First, answer some questions:
How good are your double-takes?
Do you mind being fired from a catapult?
What sort of comic business would you perform while bursting into flame?
Could be, Marlitharn, but we haven’t found out if this is a science-fictiony type of Evil or a magicky type of Evil. So you might wind up being the supernatural psychic who tries The Wrong Solution.
Your chance for the role also depends on your feelings toward having your skull explode.
We’ve replaced Marlitharn’s crystals with Folger’s coffee crystals. Lets see what the Evil does.
We also have two other roles to cast. Dolly grip. Gets to hold the sheep. The Guy in the Rubber (suit.)
Very good nominations, Zyada. We’ll keep them in mind.

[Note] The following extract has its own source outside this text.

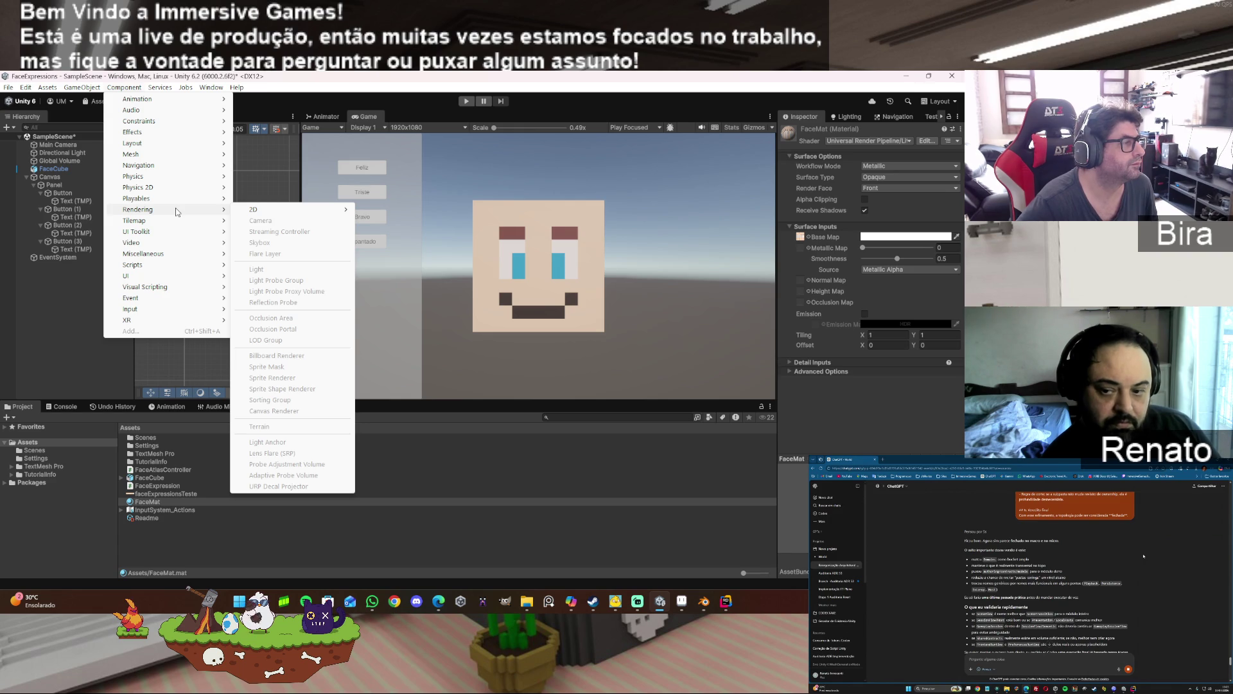
- Create a New Shader Graph asset in Assets, open it, and widen its graph window
click(195, 529)
right_click(202, 529)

Now, as for being the Dancer at Club, answer a few questons.
Do you have any experience Pole dancing?
Do you have any experience Swede dancing?
Could you step into the trailer for an, umm, audition?
Don’t we need a Perky Cub Reporter who Keeps Hearing Strange Reports of Lights in the Sky and Strange Noises in the Woods but Keeps Getting the Run-Around from the Law?
Skeptical? I think that’s been filled already by King Nifty.
Have you noticed that the ground is sinking, slowly, where you poured the contents? And strange vapors are issuing from both the ground and your dog’s hindquarters?
Can I be the Grouchy Cynical Neighbour who starts out saying “Go ahead and get eaten! You all deserve it!” but ends up saving a smal child (or maybe a puppy) at the cost of his own life?
(And I’ll vote for Zyada as Dancer at Club. But no need for auditions, or I’ll leave you all to get eaten!)